Off the Kuff Rotating Header Image

State Proposition 2

We all know about the HISD bond referendum and its problems, but there will be another education-related bond proposition on the ballot this November, and it shouldn’t be confused with the HISD proposal. I’m referring to Proposition 2, one of the sixteen constitutional amendments you’ll be voting on. Prop 2 “Provides for issuing $500 million in general obligation bonds to finance student loans and authorizes bond enhancement agreements for general obligation bonds issued for that purpose”, and its originating legislation was SJR 57 by Williams and Zaffirini (bill history here), and it appears to have passed both chambers unanimously. Here’s a FAQ on Prop 2 put together and sent to me by the Texas Higher Education Coordinating Board:

What is Proposition 2?

Prop. 2 is a constitutional amendment allowing the Texas Higher Education Coordinating Board to issue bonds for providing low-interest, low-fee student loans that will enable more Texas students to attend college.

Will these bonds affect my property taxes?

No.
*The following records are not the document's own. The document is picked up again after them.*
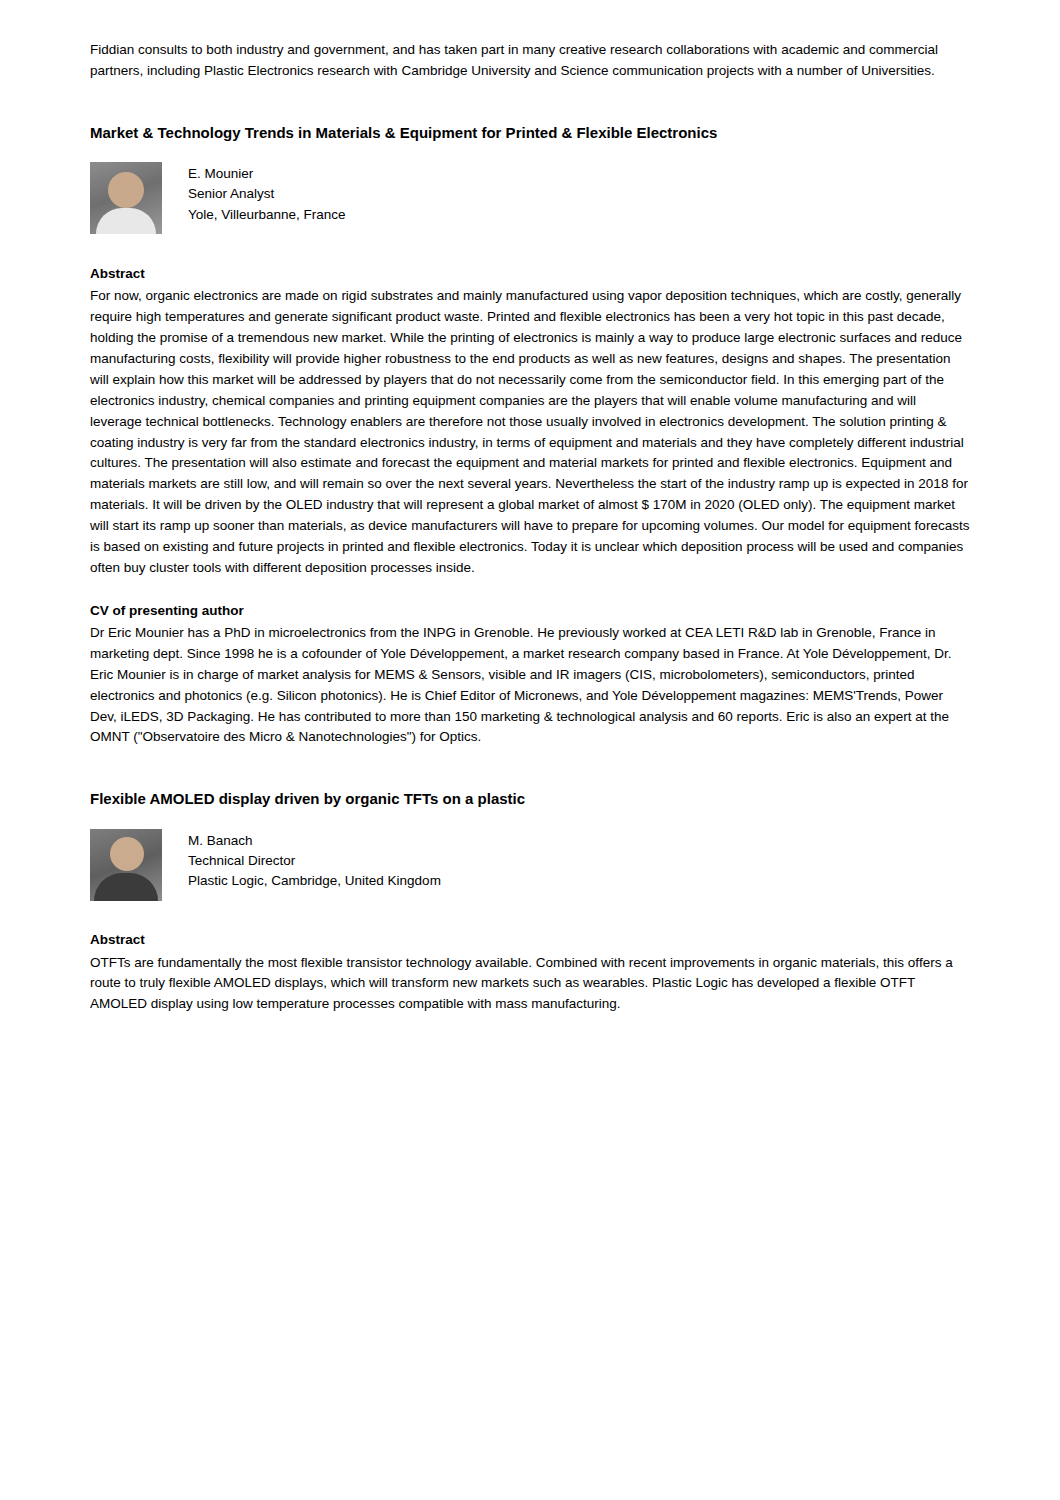Fiddian consults to both industry and government, and has taken part in many creative research collaborations with academic and commercial partners, including Plastic Electronics research with Cambridge University and Science communication projects with a number of Universities.
Market & Technology Trends in Materials & Equipment for Printed & Flexible Electronics
E. Mounier
Senior Analyst
Yole, Villeurbanne, France
Abstract
For now, organic electronics are made on rigid substrates and mainly manufactured using vapor deposition techniques, which are costly, generally require high temperatures and generate significant product waste. Printed and flexible electronics has been a very hot topic in this past decade, holding the promise of a tremendous new market. While the printing of electronics is mainly a way to produce large electronic surfaces and reduce manufacturing costs, flexibility will provide higher robustness to the end products as well as new features, designs and shapes. The presentation will explain how this market will be addressed by players that do not necessarily come from the semiconductor field. In this emerging part of the electronics industry, chemical companies and printing equipment companies are the players that will enable volume manufacturing and will leverage technical bottlenecks. Technology enablers are therefore not those usually involved in electronics development. The solution printing & coating industry is very far from the standard electronics industry, in terms of equipment and materials and they have completely different industrial cultures. The presentation will also estimate and forecast the equipment and material markets for printed and flexible electronics. Equipment and materials markets are still low, and will remain so over the next several years. Nevertheless the start of the industry ramp up is expected in 2018 for materials. It will be driven by the OLED industry that will represent a global market of almost $ 170M in 2020 (OLED only). The equipment market will start its ramp up sooner than materials, as device manufacturers will have to prepare for upcoming volumes. Our model for equipment forecasts is based on existing and future projects in printed and flexible electronics. Today it is unclear which deposition process will be used and companies often buy cluster tools with different deposition processes inside.
CV of presenting author
Dr Eric Mounier has a PhD in microelectronics from the INPG in Grenoble. He previously worked at CEA LETI R&D lab in Grenoble, France in marketing dept. Since 1998 he is a cofounder of Yole Développement, a market research company based in France. At Yole Développement, Dr. Eric Mounier is in charge of market analysis for MEMS & Sensors, visible and IR imagers (CIS, microbolometers), semiconductors, printed electronics and photonics (e.g. Silicon photonics). He is Chief Editor of Micronews, and Yole Développement magazines: MEMS'Trends, Power Dev, iLEDS, 3D Packaging. He has contributed to more than 150 marketing & technological analysis and 60 reports. Eric is also an expert at the OMNT ("Observatoire des Micro & Nanotechnologies") for Optics.
Flexible AMOLED display driven by organic TFTs on a plastic
M. Banach
Technical Director
Plastic Logic, Cambridge, United Kingdom
Abstract
OTFTs are fundamentally the most flexible transistor technology available. Combined with recent improvements in organic materials, this offers a route to truly flexible AMOLED displays, which will transform new markets such as wearables. Plastic Logic has developed a flexible OTFT AMOLED display using low temperature processes compatible with mass manufacturing.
The Prop. 2 bonds used to finance low-interest student loans will be repaid by the students who borrow the money. Prop 2. will have no impact on property taxes, sales taxes or other taxes collected by the state.

Why is a vote needed to approve financing for state education loans?
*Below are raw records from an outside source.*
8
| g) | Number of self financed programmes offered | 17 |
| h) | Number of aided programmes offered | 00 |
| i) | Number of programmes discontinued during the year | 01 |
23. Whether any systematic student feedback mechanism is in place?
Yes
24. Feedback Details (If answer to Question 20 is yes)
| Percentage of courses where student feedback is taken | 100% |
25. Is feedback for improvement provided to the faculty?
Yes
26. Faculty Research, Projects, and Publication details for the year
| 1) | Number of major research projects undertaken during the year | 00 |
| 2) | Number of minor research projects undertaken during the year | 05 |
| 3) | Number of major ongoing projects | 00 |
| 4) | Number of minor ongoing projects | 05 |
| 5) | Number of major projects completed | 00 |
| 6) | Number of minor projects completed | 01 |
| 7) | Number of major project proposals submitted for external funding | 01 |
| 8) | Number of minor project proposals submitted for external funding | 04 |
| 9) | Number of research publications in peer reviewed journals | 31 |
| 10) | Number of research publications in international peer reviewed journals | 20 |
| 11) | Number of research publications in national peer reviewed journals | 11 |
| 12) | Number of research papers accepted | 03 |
In 1965, the Coordinating Board was charged with administering the Hinson-Hazlewood Student Loan Program, which provides low-interest student loans for college. This made Texas one of the first states to enter the student loan business, even before the federal government became involved with many of the popular financial aid programs available today. Rather than fund the program with taxes, the Legislature authorized the Coordinating Board to use funds generated from general obligation bonds. The Texas Constitution requires that general obligation bonds be approved by voters. Since 1965, Texas voters have approved the use of bonds for low-interest student loans six times.

How do the loans offered by the Coordinating Board differ from those offered by private lenders?

Because the Coordinating Board is a non-profit entity and the loans are backed by the financial strength of the Texas economy, the Coordinating Board is able to offer competitive and affordable loan terms. Highlights of college loans funded with Prop. 2 bonds include:

  • A low, 6% fixed-rate of interest over the life of the loan (As of Sept. 15, 2007);
  • Six month grace period before repayment begins, with income-sensitive and graduated repayment schedules available;
  • Interest is never capitalized;
  • Loan service provided by the Coordinating Board which is under the direct oversight of the Texas Legislature and the citizens of Texas; and
  • Loans are never sold to another lender

There’s more in the file. Seems pretty worthwhile to me, but check out College for Texans if you need to know more. I see no reason not to vote for this, so whatever you think of the HISD proposal, please don’t get the two confused.

Related Posts:

  • No Related Posts

One Comment

  1. Connie says:

    wow, thanks so much for explaining this. It was very insightful.

    by the way, when can we vote on this and where?